Open Qqwy opened 4 years ago

Qqwy commented 4 years ago

Currently, tuples and atoms already are converted to specs automatically (They implement the Norm.Conformer.Conformable protocol). I think it would make sense if that same protocol is implemented for other values that are often 'on their own':

For other datatypes, I'd like to see a wrapper function &constant/1 whose implementation is something like

def constant(val) do
  spec(&(&1 == val)) 
  |> with_gen(StreamData.constant(val))
end

One question that remains is what should happen if we want to mix constants with other specs.

For instance, if I have a web-application with a 'posts' route nested under users, we end up with something like:

def id_spec(), do: spec(is_string())

def posts_show_route(), do: spec(["users", id_spec(), "posts", id_spec()])
def posts_route(), do: spec(["users", id_spec(), "posts"])
def user_show_route(), do: spec(["users", id_spec()])
def users_route(), do: spec(["users"])

● **Directions**:
(1) Answer these questions from the Norm issue text:
(a) Which protocol do tuples and atoms already implement?
(b) What generator does the proposed constant function pass to with_gen?
(c) In the web-application example, what does id_spec() check for?
(2) Please continue the Norm issue text from where it stops, after the users_route definition.

● **Source information**:
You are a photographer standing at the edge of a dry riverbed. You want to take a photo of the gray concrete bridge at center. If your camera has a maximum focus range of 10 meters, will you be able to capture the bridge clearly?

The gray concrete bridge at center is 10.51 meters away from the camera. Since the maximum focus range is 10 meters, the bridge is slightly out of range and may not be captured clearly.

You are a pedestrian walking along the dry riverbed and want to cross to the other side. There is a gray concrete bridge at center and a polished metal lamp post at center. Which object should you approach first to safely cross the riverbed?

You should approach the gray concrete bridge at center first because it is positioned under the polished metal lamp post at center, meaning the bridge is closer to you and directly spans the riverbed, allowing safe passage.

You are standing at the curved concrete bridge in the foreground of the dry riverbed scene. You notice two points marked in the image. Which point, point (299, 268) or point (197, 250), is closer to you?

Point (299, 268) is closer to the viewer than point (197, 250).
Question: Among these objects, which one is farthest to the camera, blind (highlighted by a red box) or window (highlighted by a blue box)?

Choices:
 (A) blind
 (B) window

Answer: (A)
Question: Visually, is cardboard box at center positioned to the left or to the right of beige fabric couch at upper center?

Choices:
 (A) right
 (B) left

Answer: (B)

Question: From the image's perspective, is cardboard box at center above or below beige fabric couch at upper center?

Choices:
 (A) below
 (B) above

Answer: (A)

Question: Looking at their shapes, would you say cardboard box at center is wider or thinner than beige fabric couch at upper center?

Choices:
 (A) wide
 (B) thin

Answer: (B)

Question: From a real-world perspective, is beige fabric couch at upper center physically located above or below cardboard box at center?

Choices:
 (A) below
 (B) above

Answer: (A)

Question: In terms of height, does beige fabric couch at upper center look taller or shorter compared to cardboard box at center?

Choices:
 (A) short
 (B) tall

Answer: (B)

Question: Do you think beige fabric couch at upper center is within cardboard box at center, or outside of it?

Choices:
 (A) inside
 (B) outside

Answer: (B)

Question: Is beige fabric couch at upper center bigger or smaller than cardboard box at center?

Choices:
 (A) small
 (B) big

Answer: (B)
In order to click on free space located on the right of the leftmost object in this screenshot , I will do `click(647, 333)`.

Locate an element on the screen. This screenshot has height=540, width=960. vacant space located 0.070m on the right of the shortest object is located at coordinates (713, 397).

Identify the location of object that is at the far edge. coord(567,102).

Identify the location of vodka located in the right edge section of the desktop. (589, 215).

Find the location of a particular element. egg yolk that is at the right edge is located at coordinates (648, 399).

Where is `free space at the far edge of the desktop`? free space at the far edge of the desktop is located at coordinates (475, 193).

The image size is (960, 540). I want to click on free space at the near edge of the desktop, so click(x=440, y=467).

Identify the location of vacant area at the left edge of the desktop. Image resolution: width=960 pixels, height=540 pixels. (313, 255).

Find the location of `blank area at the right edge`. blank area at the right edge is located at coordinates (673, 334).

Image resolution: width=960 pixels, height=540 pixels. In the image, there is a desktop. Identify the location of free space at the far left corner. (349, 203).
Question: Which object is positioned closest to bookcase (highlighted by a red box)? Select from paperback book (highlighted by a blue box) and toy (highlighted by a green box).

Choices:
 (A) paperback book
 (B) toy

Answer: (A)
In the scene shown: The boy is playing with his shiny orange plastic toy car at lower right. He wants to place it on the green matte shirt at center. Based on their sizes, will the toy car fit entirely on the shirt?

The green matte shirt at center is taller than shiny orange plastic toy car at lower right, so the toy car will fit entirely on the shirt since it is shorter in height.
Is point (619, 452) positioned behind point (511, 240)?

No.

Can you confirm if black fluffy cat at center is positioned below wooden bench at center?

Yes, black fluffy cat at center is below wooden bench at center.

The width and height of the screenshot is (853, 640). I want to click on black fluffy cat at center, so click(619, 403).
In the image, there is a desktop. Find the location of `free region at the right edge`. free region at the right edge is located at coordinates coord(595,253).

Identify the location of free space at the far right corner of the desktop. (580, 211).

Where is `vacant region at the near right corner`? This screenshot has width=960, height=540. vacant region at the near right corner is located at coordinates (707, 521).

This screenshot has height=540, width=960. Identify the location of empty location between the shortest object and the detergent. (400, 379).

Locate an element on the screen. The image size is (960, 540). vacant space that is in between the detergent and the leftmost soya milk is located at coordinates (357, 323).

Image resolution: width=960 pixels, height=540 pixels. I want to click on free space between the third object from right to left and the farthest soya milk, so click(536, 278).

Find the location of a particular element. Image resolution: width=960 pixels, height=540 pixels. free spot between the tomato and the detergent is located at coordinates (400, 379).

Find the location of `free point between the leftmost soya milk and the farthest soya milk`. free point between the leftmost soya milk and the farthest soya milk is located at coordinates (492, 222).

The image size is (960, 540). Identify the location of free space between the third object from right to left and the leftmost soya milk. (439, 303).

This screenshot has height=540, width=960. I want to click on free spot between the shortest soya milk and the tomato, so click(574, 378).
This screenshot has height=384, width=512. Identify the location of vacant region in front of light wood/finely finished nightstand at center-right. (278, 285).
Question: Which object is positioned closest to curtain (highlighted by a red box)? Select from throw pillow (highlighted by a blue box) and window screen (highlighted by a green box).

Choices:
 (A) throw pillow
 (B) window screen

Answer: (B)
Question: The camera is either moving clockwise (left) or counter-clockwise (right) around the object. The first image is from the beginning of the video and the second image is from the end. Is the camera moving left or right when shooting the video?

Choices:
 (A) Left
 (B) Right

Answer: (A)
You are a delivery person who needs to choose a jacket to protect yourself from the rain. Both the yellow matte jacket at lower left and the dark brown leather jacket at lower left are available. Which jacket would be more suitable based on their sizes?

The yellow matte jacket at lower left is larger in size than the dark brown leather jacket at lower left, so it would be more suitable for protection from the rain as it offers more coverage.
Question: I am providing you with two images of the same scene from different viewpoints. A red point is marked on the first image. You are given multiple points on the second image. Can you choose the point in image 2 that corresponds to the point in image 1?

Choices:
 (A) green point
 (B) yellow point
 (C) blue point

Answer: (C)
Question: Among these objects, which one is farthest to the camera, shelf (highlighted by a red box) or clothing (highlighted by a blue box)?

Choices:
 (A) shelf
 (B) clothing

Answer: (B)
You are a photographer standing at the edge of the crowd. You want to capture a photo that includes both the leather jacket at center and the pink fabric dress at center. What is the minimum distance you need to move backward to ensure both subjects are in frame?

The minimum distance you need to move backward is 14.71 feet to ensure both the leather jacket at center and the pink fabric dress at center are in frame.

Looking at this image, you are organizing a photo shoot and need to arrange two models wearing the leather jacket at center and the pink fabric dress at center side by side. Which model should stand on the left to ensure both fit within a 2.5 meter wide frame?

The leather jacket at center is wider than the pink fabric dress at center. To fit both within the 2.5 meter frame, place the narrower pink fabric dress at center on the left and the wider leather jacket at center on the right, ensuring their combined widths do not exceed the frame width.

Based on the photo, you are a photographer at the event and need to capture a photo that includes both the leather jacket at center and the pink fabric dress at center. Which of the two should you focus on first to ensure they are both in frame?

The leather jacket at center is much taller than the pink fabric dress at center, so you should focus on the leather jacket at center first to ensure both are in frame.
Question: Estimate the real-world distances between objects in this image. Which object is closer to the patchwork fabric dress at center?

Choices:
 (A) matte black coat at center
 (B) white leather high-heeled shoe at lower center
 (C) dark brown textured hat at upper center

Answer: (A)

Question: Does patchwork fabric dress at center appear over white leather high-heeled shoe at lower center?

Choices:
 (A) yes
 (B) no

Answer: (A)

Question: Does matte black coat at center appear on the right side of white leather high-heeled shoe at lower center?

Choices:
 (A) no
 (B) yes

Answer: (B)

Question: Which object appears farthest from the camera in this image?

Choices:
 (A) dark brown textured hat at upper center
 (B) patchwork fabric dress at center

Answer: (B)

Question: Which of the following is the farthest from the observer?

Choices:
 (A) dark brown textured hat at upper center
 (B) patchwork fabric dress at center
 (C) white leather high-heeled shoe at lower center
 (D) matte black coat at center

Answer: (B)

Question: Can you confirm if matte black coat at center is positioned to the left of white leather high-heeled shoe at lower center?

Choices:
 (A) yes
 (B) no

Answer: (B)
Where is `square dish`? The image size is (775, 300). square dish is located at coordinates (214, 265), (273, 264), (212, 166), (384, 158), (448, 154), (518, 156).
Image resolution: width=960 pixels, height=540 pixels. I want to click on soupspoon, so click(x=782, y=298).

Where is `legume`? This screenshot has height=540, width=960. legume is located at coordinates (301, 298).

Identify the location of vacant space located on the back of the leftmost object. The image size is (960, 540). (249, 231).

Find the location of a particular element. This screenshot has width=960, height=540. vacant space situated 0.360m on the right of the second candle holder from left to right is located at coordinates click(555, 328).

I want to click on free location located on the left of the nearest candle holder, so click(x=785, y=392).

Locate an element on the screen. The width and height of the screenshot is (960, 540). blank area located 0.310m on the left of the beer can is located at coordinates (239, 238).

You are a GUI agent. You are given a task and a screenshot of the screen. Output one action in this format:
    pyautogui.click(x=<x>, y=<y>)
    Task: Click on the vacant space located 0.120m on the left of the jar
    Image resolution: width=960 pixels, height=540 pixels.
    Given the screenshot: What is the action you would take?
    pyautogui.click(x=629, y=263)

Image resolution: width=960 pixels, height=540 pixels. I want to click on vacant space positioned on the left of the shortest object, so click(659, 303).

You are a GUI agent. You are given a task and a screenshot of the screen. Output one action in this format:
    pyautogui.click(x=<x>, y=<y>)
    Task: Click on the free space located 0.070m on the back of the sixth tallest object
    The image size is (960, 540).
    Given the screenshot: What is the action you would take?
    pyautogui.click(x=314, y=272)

● **Responses to the exercise**:
(1)
(a) Norm.Conformer.Conformable
(b) StreamData.constant(val)
(c) is_string()

(2)
def routes(), do: one_of(posts_show_route(), posts_route(), users_show_route(), users_route()]

The problem in above example is passing a list immediately to spec(). One could write e.g. constant(["uses", id_spec()]) instead, but what would that mean?

What do you think?

keathley commented 4 years ago

I've been thinking about this a bit and discussing options with @wojtekmach. I've held off on implementing Conformable for the other "primitive" types simply because I wanted to be conservative. I didn't really know if that was a good pattern or not, so I held off knowing we could implement it later. I think it probably does make sense to support binaries, integers, and ranges. It would definitely clean up some of the specs in our services.

Constants are a bit trickier. Its possible to implement something like a constant now, but its verbose and not very elegant: spec(& &1 == "some value"). That's how we manage it today. But I think there is value in support constants as a first class entity.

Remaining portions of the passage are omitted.